Fig. 2 Surface topography images and roughness values (R_a) for the PE, piranha-treated PE (PE-PS), dopamine-activated PE (PE-Dopa), and PE-Coated with the antibacterial chitosan-based formulation. All profilometry scans were acquired over the same area (1.0 × 1.0 mm²) using the same scale bar. Measurements were performed with a stylus force of 3 mg.

Surface roughness (R_a – roughness average) was measured to evaluate the impact of different treatments on PE surface texture. The uncoated PE surface exhibited a R_a of 0.74 ± 0.09 µm, with groove-like features that were also observed in SEM images. After piranha treatment, R_a increased to 0.84 ± 0.18 µm, likely due to the aggressive oxidation process, which roughened the surface. Subsequently, polydopamine treatment reduced R_a to 0.74 ± 0.20 µm, maybe due to dopamine deposition filling micro-roughness and smoothing out surface irregularities. Surprisingly, PE-Coated with the chitosan-based formulation displayed the highest R_a value, at 1.30 ± 0.36 µm.

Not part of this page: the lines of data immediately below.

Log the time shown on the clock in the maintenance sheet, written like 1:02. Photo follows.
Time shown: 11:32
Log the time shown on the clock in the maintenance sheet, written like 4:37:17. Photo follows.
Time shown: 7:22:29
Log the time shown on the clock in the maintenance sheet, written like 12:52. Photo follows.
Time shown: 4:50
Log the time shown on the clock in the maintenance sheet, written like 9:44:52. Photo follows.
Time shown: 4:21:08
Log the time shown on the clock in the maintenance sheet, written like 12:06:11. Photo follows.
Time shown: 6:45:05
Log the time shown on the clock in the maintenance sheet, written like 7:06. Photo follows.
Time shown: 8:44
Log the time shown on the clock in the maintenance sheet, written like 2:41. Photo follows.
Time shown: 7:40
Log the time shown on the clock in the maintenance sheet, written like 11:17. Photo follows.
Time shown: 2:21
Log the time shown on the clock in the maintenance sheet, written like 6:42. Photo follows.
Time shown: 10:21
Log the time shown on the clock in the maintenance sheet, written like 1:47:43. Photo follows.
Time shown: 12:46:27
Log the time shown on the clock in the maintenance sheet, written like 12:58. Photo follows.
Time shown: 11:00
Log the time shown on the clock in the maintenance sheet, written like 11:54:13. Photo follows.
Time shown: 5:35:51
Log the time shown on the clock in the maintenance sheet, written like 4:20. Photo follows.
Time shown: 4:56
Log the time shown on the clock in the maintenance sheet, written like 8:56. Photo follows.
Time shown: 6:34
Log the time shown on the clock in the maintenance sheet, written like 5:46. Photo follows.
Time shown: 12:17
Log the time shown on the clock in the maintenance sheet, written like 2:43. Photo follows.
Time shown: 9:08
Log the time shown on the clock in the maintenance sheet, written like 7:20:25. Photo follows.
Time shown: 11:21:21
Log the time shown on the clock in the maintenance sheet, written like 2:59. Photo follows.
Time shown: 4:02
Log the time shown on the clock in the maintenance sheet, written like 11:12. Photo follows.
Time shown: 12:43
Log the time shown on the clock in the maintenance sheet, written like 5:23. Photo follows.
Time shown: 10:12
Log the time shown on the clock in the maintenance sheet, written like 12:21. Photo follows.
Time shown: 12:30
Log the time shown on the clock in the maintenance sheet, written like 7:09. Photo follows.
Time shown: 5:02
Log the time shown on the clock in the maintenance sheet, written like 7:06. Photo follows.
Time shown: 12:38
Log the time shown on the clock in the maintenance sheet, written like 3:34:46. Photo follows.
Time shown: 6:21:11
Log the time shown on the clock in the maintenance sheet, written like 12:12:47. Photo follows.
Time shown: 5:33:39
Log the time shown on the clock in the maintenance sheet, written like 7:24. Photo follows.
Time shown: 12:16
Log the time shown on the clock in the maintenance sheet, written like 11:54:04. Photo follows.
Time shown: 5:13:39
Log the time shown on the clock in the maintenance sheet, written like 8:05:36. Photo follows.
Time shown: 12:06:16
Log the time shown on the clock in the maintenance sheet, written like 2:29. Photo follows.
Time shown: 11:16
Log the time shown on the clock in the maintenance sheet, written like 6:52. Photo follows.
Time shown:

To deepen the understanding of surface modifications, XPS was employed to determine the surface composition, along with chemical bonding states. The aim was to monitor each step of treatment to confirm the modification caused by the piranha treatment, polydopamine deposition, and finally PE-Coated. Data are shown in Table 1.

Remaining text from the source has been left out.